Available data ▸
BEGIN

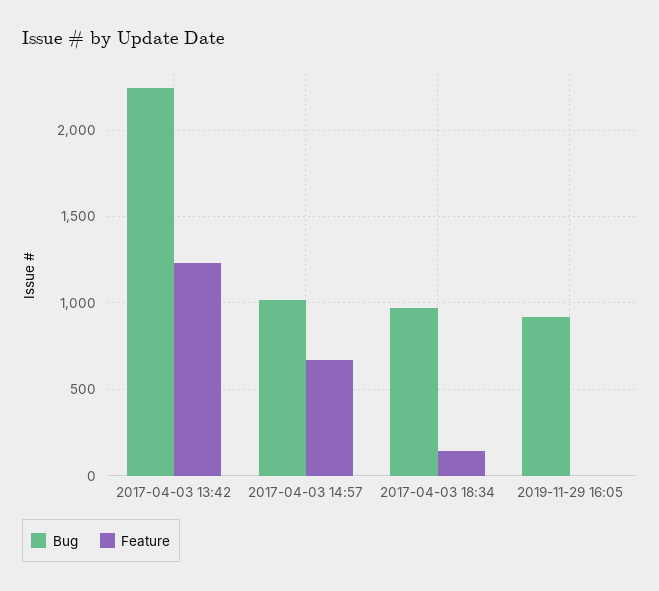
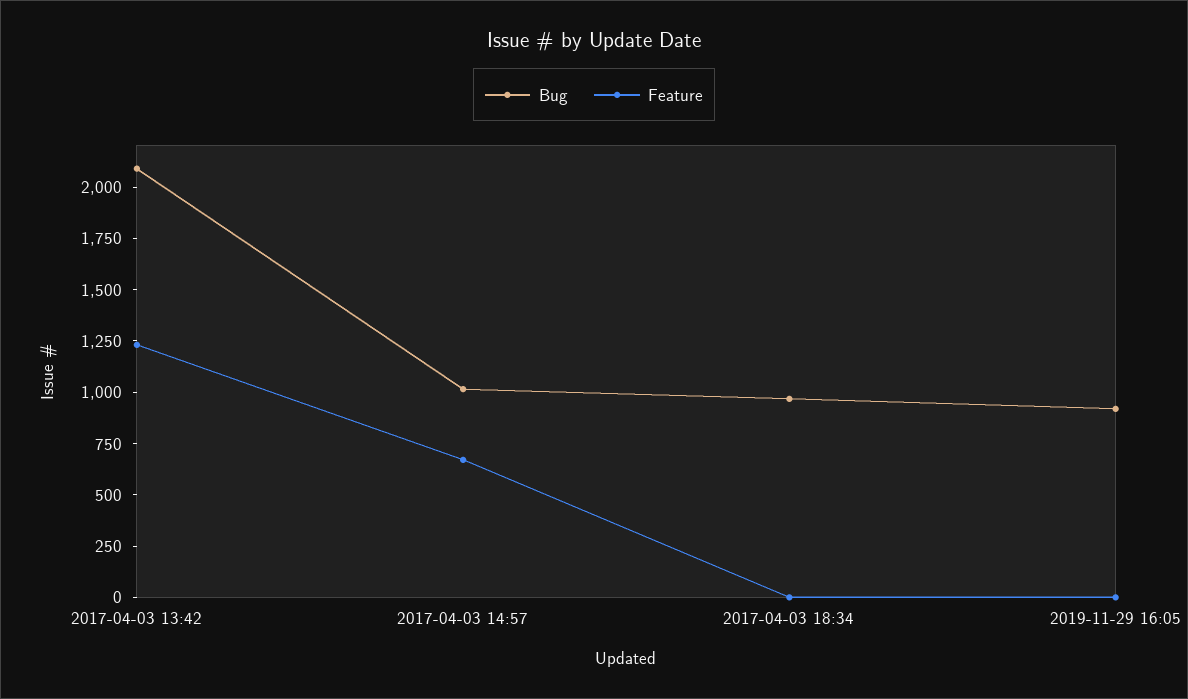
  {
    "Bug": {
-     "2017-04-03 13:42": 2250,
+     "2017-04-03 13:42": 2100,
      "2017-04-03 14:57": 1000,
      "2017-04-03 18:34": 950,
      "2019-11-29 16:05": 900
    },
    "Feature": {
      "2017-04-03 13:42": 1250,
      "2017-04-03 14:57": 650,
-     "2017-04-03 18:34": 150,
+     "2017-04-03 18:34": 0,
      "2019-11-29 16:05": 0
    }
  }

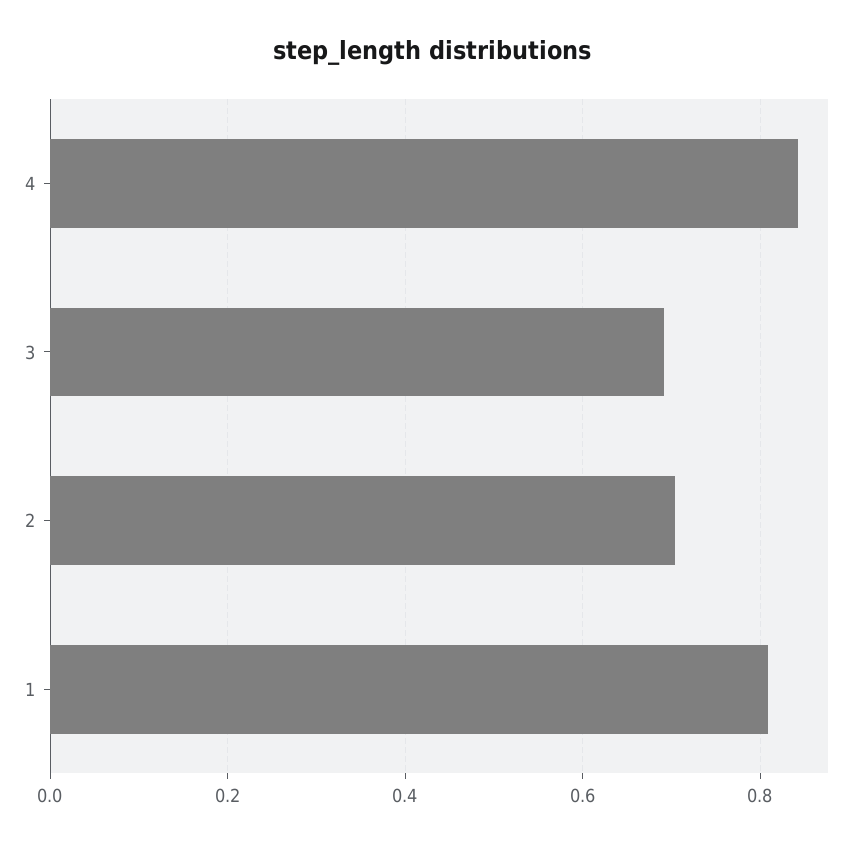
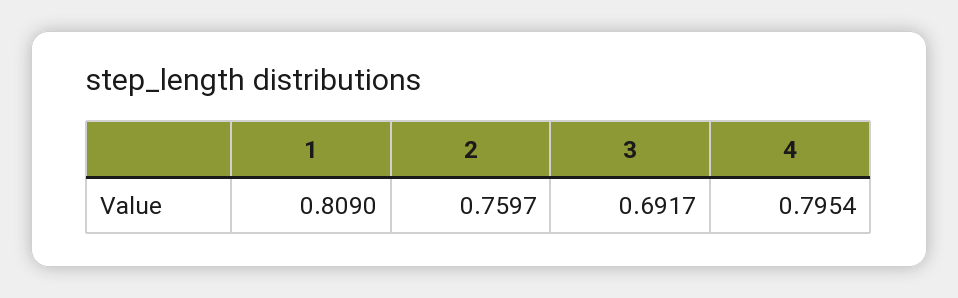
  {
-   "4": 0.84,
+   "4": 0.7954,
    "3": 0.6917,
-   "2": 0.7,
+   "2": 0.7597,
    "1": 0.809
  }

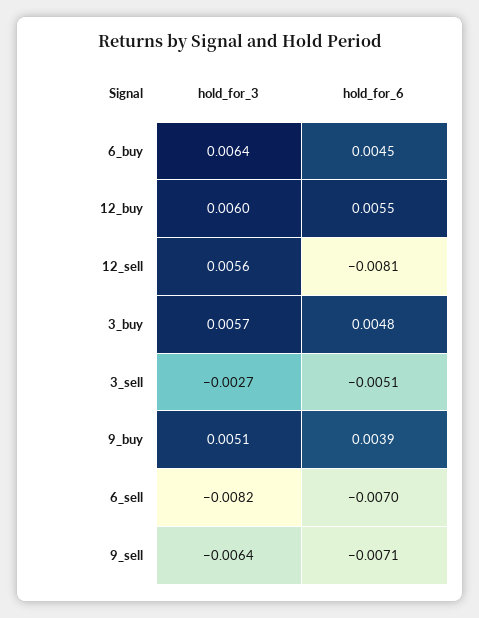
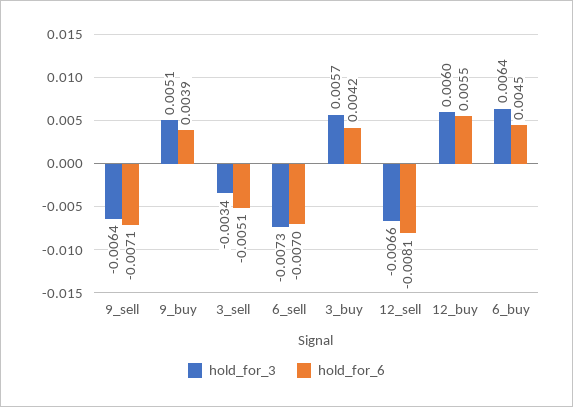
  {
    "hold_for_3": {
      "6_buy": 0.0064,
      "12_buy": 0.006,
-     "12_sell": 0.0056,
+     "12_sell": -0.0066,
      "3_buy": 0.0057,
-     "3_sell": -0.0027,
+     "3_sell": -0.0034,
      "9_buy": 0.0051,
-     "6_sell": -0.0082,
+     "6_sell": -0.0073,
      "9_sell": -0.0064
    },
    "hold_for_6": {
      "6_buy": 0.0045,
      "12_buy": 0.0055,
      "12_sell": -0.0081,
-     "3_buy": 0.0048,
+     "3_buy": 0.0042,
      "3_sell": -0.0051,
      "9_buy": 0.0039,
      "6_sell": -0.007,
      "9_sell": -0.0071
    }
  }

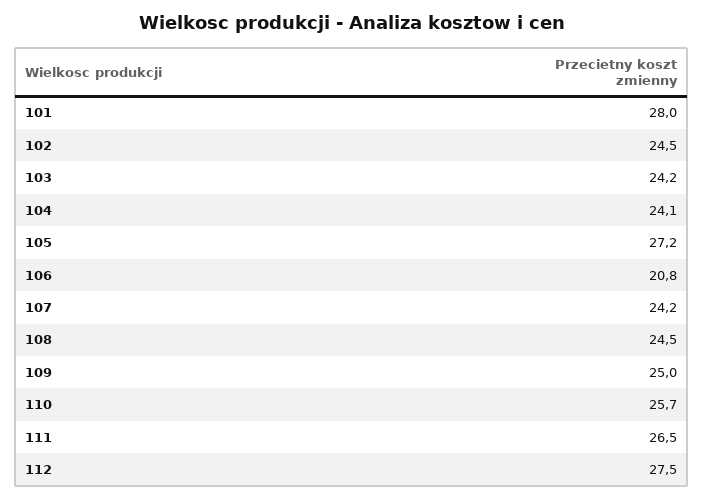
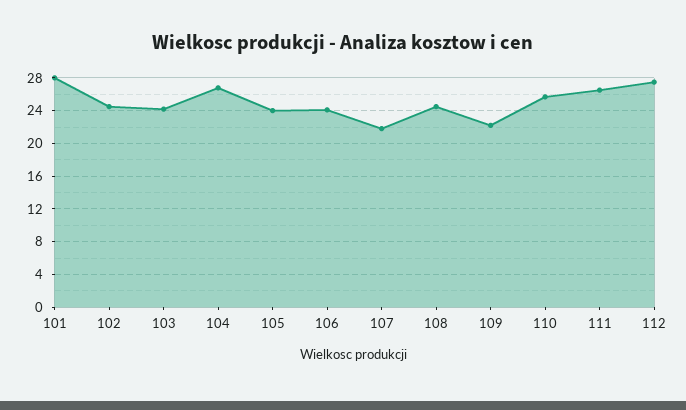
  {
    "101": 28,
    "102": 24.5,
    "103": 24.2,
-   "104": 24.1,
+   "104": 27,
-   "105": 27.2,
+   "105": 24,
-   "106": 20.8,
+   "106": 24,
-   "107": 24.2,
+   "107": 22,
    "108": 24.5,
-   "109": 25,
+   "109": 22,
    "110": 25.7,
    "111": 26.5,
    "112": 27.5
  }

END
BEGIN

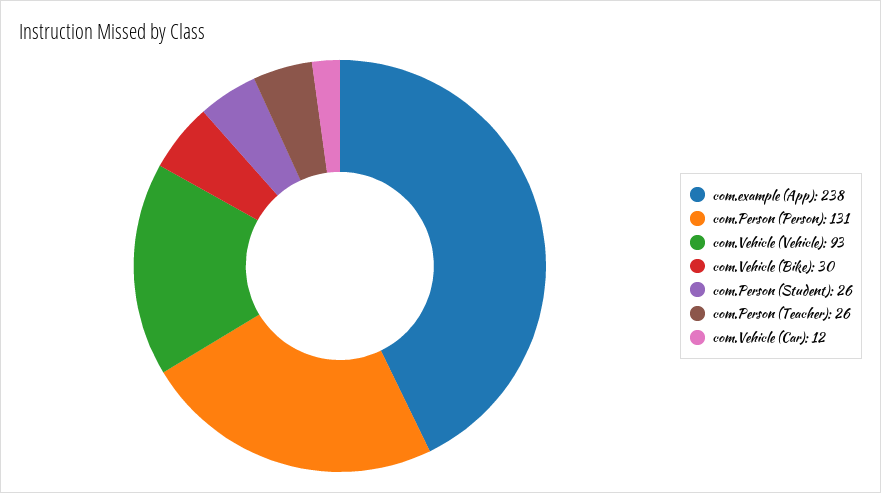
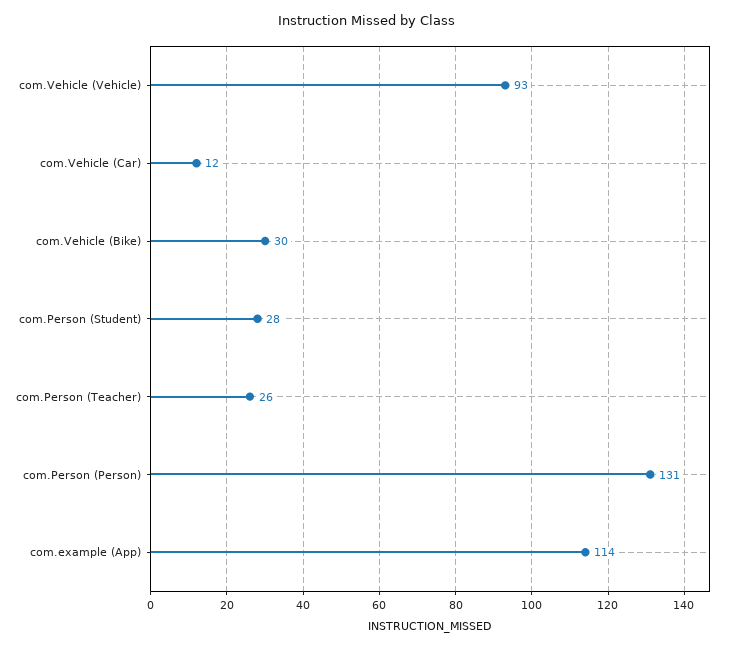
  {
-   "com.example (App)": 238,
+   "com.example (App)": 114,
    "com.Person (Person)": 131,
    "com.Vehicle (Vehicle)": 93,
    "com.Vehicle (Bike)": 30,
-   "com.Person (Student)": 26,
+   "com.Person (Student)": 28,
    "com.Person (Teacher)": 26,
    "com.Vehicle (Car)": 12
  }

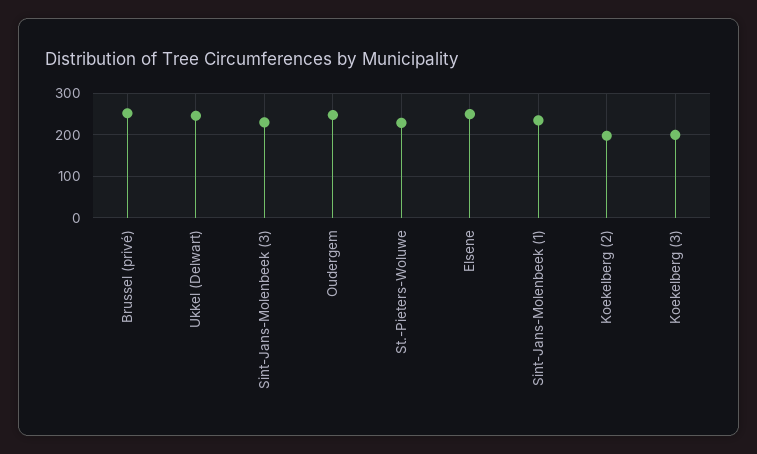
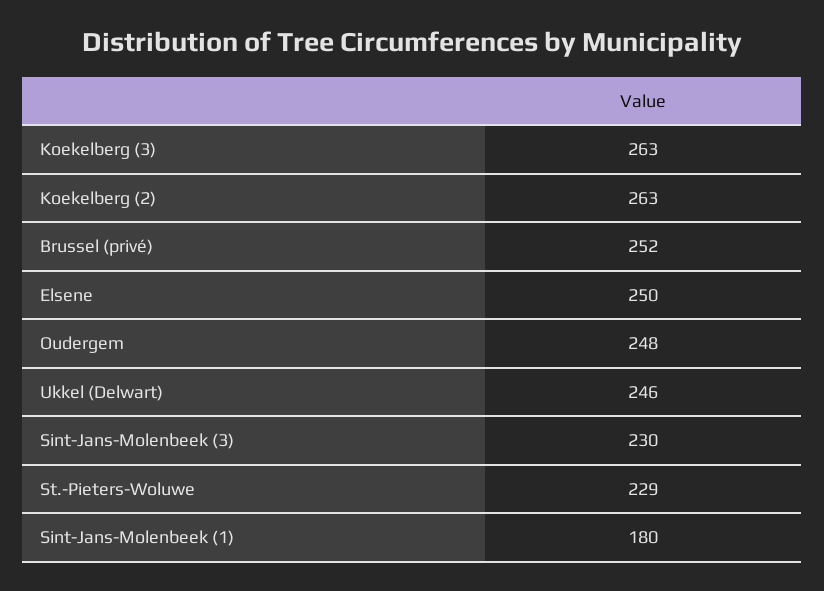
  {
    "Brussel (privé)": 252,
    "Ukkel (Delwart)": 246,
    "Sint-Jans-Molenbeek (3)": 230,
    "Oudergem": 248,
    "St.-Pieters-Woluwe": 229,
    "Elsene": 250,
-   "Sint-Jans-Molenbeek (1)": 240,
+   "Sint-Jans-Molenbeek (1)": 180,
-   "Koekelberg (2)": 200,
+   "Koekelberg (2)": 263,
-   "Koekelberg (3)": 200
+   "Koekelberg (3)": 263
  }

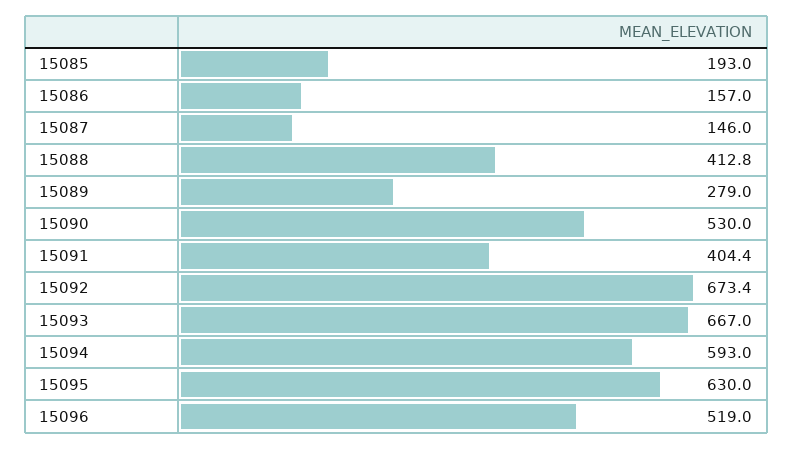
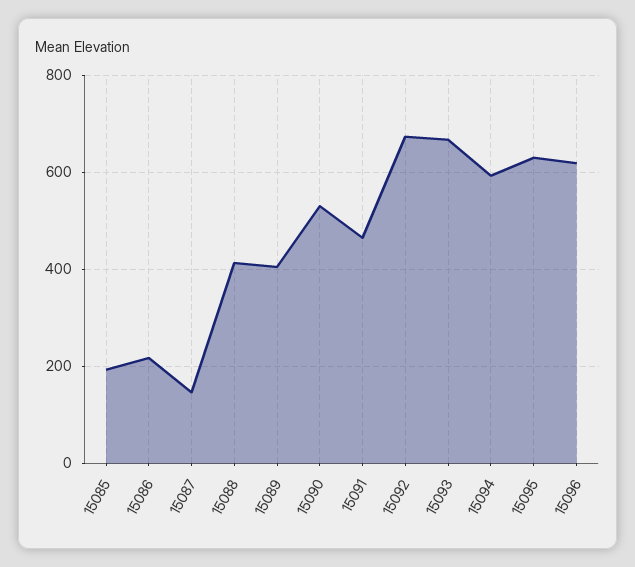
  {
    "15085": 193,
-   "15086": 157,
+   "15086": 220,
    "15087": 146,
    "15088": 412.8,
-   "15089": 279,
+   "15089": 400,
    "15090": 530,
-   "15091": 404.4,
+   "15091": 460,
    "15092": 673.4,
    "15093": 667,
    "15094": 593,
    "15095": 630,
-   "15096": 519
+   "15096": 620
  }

END
BEGIN

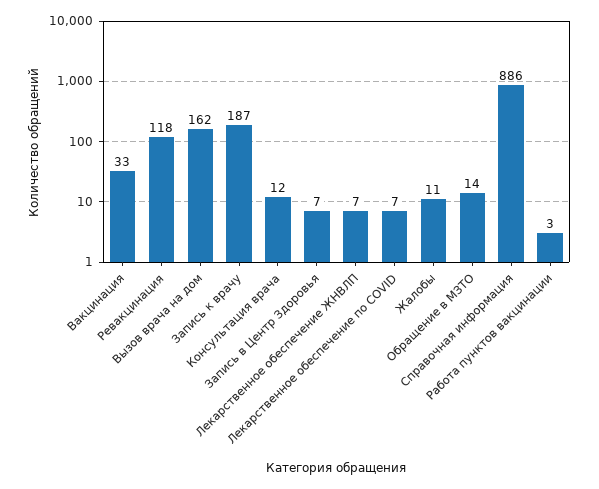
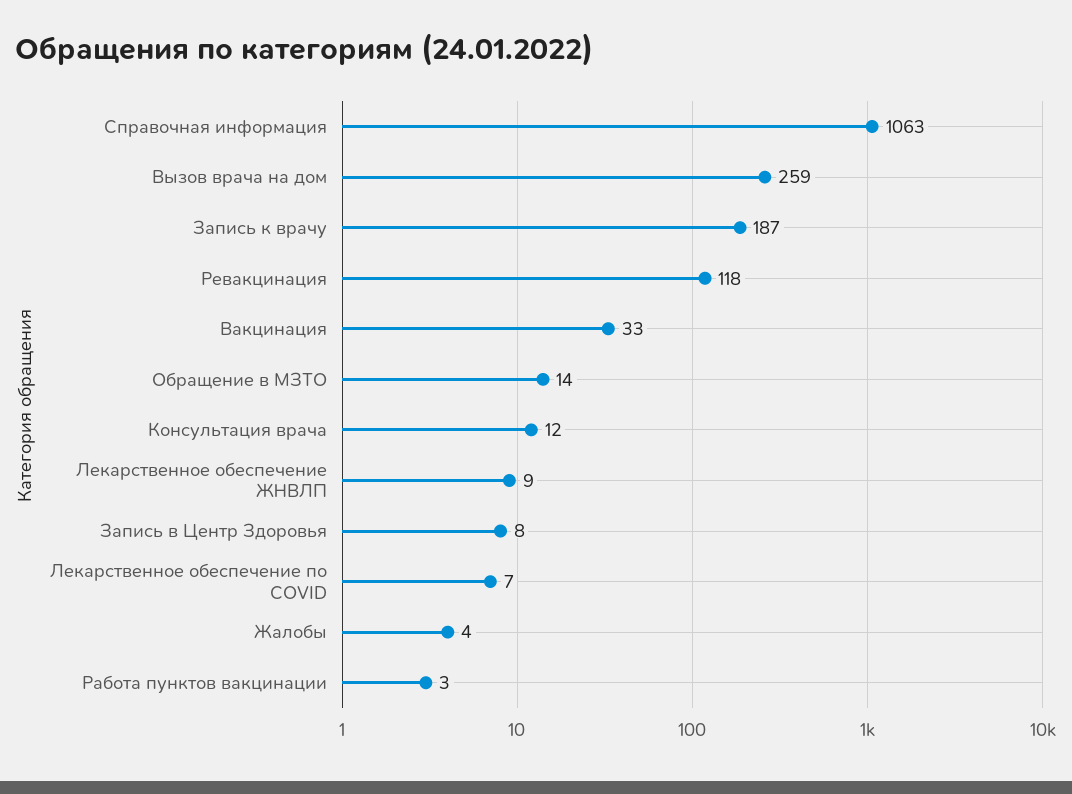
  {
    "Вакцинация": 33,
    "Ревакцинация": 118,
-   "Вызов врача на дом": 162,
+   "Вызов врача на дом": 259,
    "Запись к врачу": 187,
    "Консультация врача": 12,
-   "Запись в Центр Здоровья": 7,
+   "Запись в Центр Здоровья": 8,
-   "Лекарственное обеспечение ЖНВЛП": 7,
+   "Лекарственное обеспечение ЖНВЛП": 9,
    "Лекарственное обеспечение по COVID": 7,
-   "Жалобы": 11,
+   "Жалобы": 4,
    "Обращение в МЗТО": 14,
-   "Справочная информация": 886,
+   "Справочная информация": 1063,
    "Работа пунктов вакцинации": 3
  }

END

Task brief ▸
Across the entries above, how many lines carry the word "Sint"? Write only the number.

Written reply ▸
3